** DATA UNDER STUDY follows **
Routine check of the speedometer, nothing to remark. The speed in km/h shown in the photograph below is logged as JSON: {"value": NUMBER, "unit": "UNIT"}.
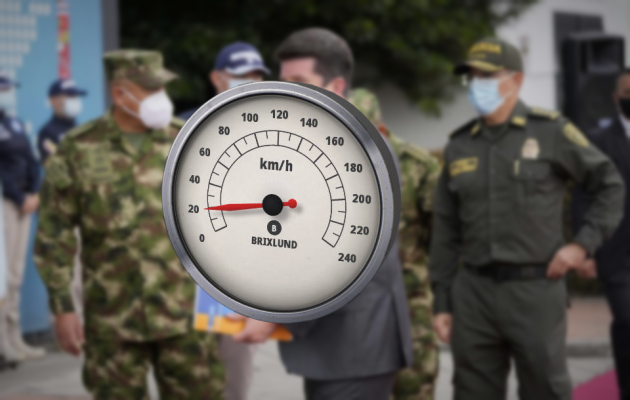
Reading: {"value": 20, "unit": "km/h"}
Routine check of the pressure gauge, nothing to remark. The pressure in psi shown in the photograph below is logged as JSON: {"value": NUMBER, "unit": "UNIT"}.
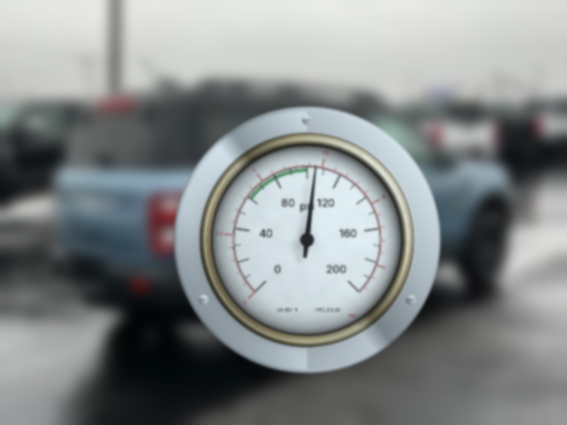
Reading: {"value": 105, "unit": "psi"}
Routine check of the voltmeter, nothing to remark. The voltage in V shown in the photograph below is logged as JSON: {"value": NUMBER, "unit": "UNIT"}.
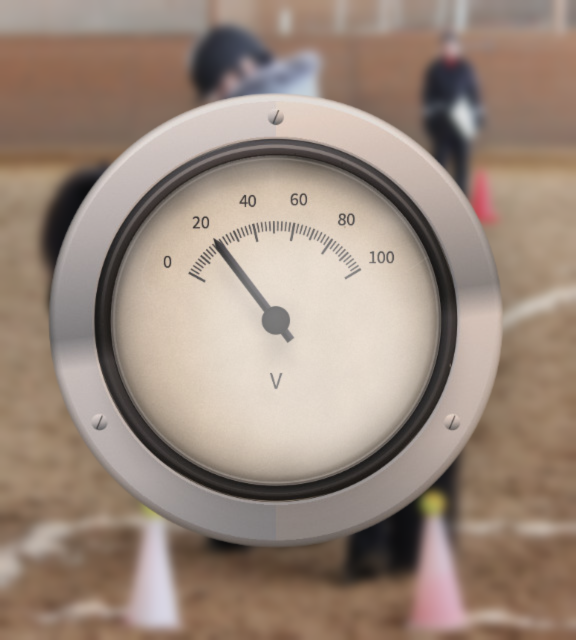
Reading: {"value": 20, "unit": "V"}
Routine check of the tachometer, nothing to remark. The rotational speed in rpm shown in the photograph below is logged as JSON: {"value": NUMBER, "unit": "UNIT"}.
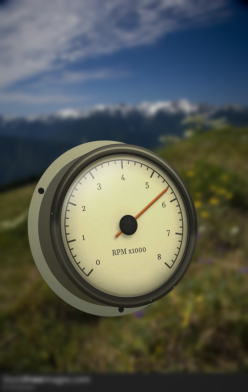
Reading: {"value": 5600, "unit": "rpm"}
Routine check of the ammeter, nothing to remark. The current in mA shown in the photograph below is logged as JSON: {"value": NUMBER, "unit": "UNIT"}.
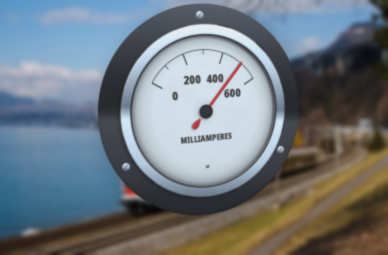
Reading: {"value": 500, "unit": "mA"}
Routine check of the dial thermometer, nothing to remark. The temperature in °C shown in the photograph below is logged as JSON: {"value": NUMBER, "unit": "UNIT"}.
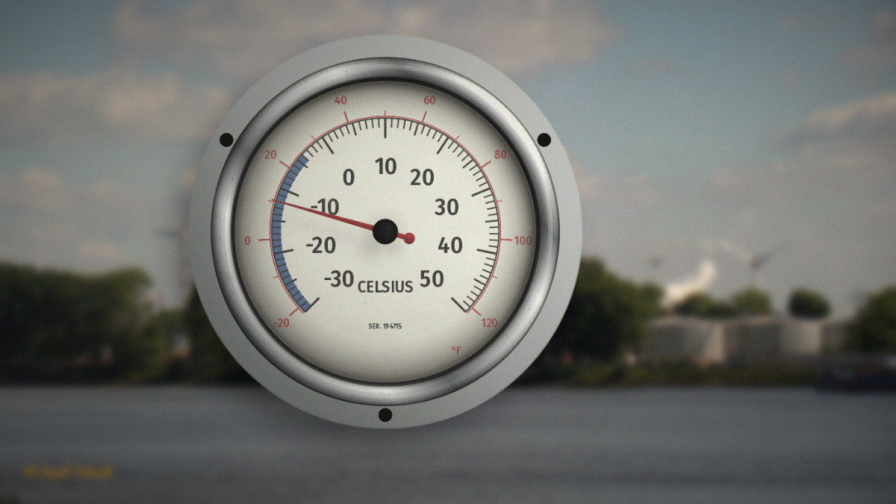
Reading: {"value": -12, "unit": "°C"}
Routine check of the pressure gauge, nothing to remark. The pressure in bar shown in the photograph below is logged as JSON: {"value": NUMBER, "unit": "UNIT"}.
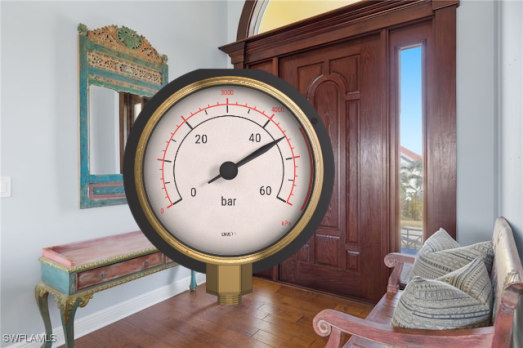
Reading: {"value": 45, "unit": "bar"}
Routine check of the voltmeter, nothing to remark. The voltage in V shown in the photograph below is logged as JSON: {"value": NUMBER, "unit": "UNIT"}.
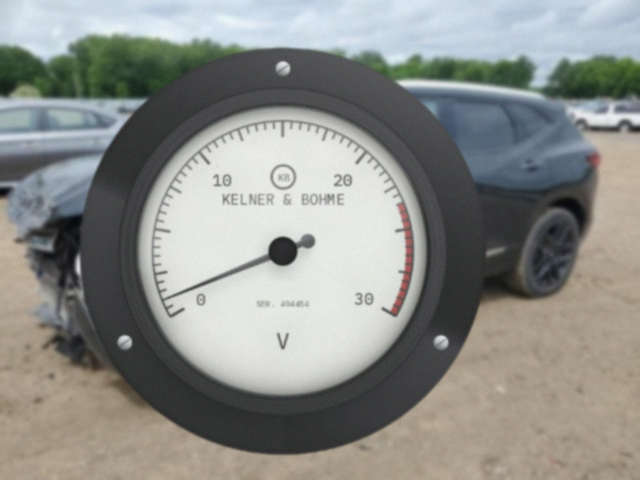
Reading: {"value": 1, "unit": "V"}
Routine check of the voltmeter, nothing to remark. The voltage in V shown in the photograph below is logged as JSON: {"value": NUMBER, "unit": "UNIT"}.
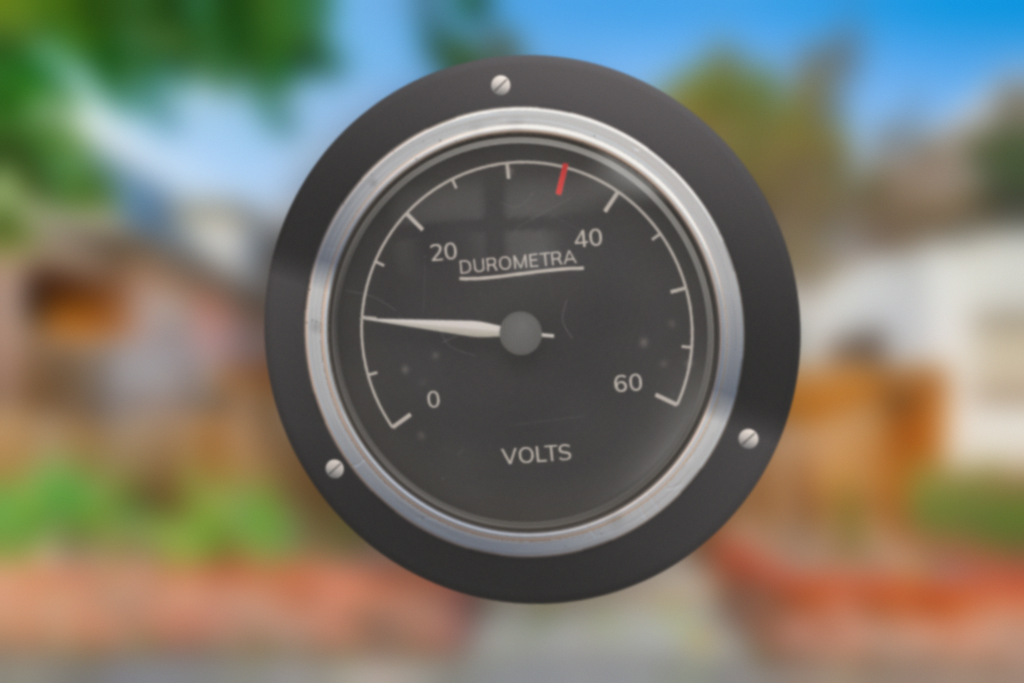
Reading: {"value": 10, "unit": "V"}
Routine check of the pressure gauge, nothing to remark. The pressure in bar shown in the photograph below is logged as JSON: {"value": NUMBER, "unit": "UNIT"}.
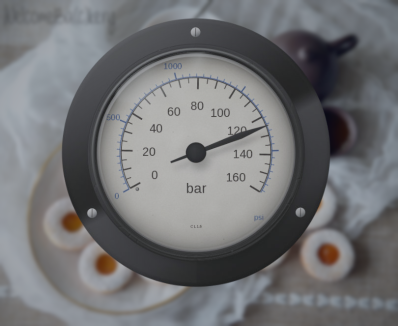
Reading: {"value": 125, "unit": "bar"}
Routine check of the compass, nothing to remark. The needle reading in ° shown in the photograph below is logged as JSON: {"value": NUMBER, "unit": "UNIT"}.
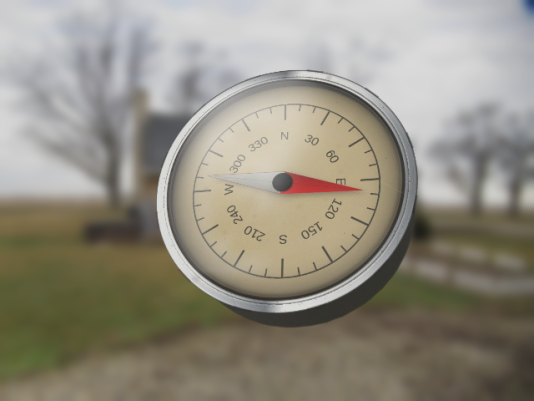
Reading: {"value": 100, "unit": "°"}
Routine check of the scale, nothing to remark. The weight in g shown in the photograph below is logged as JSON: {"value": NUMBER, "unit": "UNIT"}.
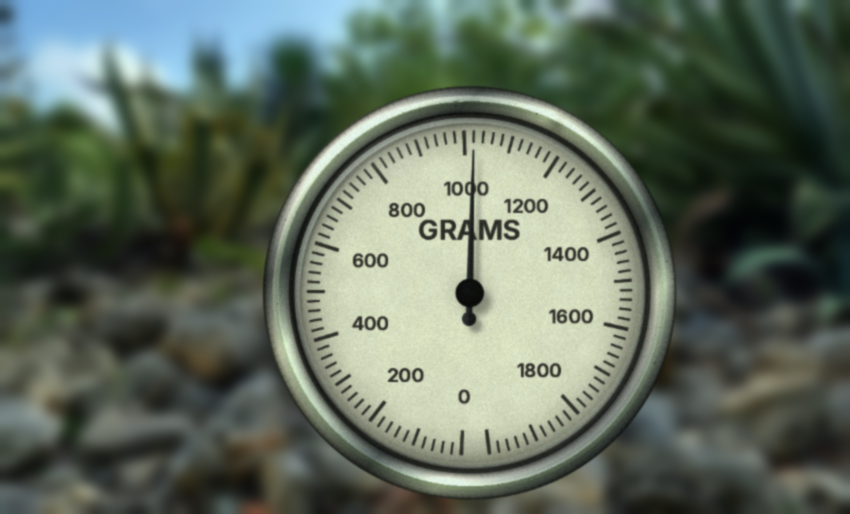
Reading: {"value": 1020, "unit": "g"}
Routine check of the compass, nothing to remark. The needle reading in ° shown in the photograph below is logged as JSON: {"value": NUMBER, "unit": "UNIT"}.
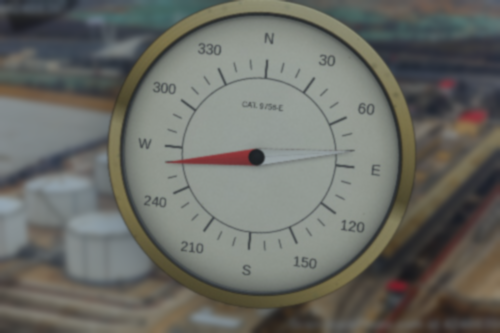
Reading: {"value": 260, "unit": "°"}
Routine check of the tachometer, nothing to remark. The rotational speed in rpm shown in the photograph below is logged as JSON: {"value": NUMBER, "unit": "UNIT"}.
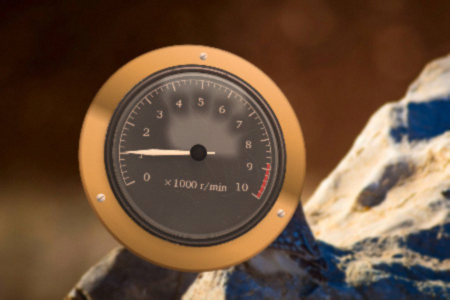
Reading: {"value": 1000, "unit": "rpm"}
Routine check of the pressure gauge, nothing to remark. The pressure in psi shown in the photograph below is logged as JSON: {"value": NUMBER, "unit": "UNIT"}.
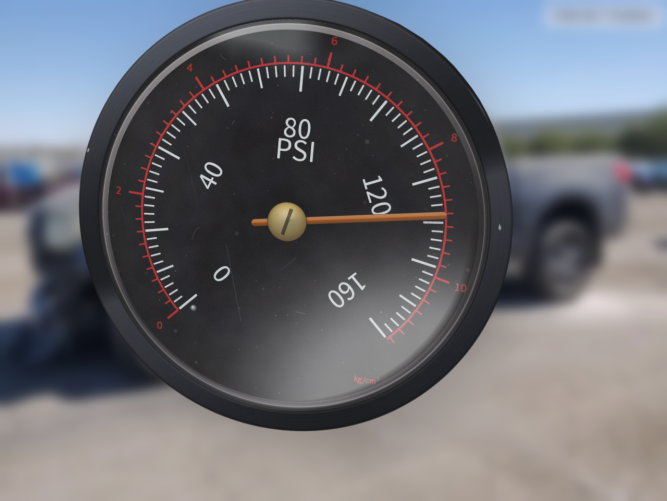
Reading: {"value": 128, "unit": "psi"}
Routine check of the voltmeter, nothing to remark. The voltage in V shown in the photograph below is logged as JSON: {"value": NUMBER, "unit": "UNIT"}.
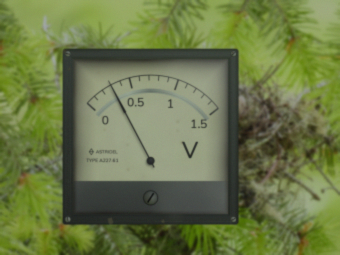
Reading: {"value": 0.3, "unit": "V"}
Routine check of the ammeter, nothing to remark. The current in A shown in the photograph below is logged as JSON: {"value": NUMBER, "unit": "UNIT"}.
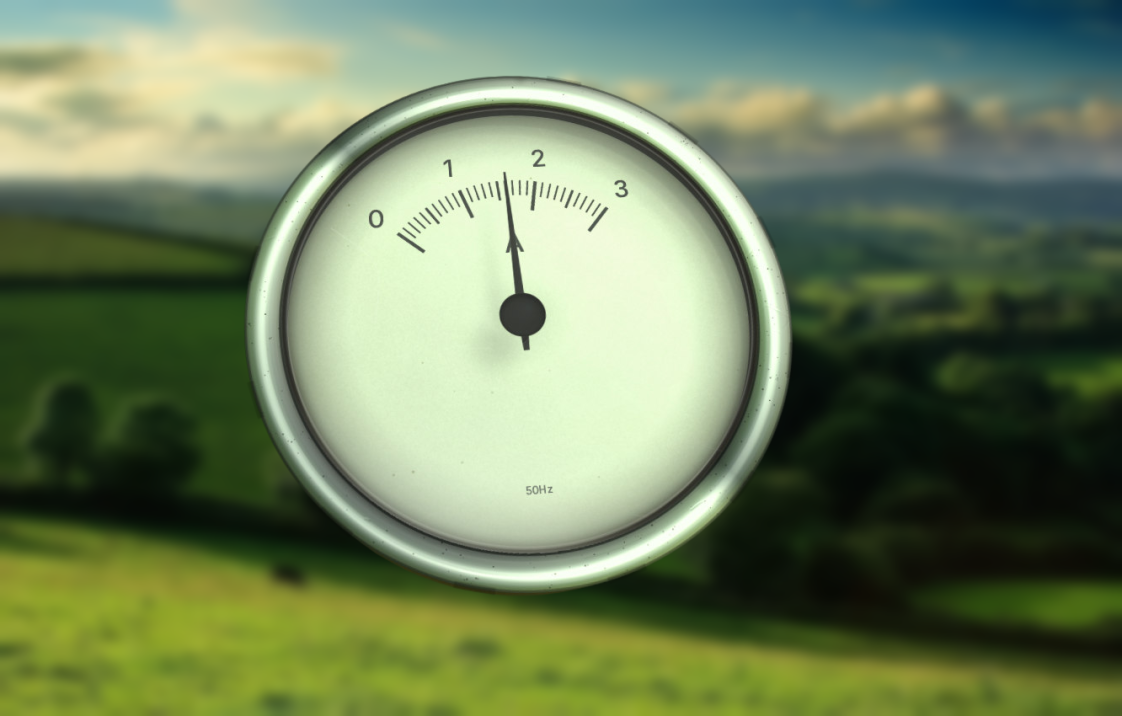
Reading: {"value": 1.6, "unit": "A"}
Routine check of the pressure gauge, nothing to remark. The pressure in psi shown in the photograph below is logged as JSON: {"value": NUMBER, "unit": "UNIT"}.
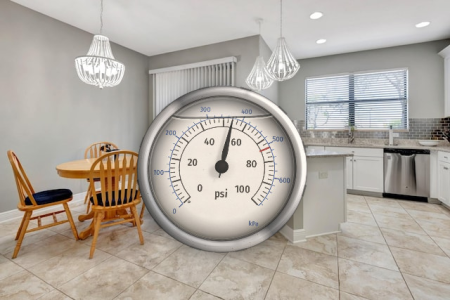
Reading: {"value": 54, "unit": "psi"}
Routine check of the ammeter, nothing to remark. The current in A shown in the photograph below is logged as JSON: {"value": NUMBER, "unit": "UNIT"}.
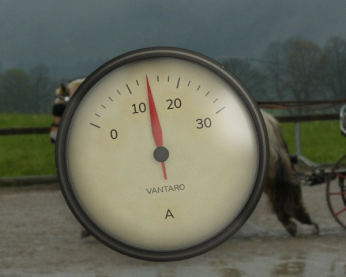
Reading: {"value": 14, "unit": "A"}
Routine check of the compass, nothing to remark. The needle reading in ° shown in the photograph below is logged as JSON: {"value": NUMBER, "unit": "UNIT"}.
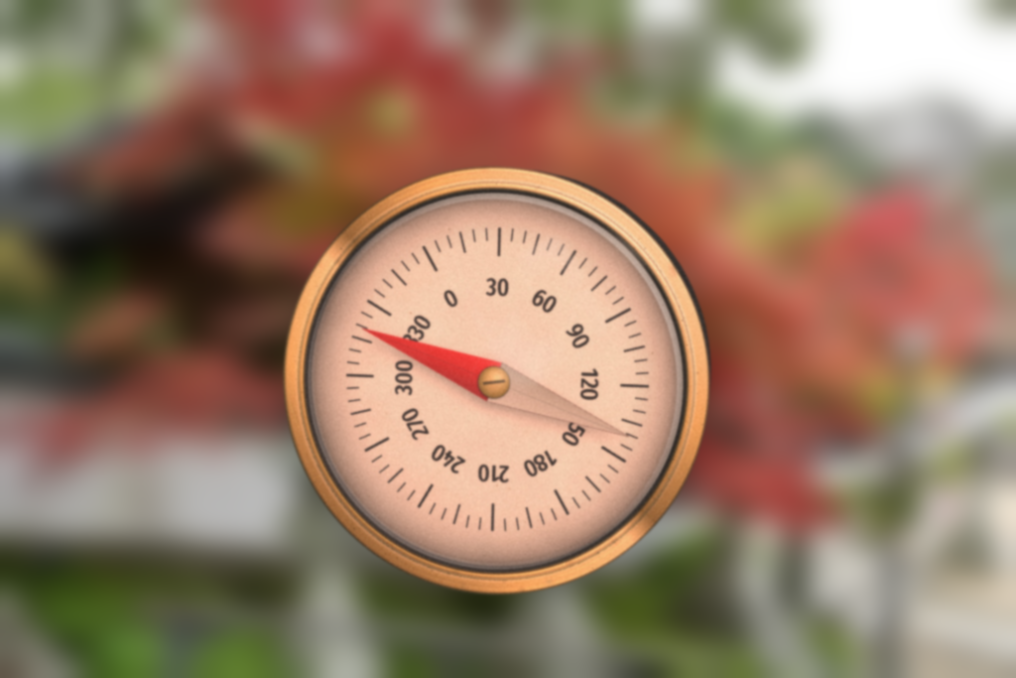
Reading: {"value": 320, "unit": "°"}
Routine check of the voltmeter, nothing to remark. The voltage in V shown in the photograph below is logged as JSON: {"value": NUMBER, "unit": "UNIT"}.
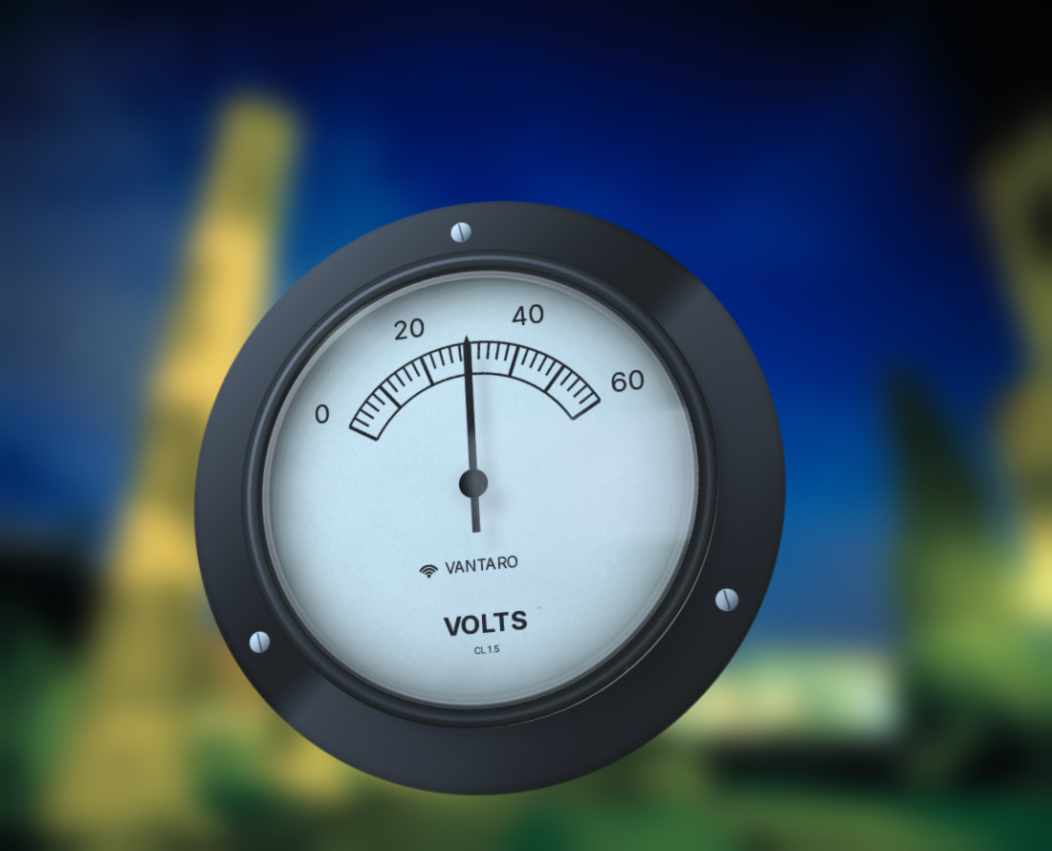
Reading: {"value": 30, "unit": "V"}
** End of DATA UNDER STUDY **
• _ASSIGNMENT_: Find every line in the records above that contains the word "temperature" and copy each one.

• _SOLUTION BELOW_:
Routine check of the dial thermometer, nothing to remark. The temperature in °C shown in the photograph below is logged as JSON: {"value": NUMBER, "unit": "UNIT"}.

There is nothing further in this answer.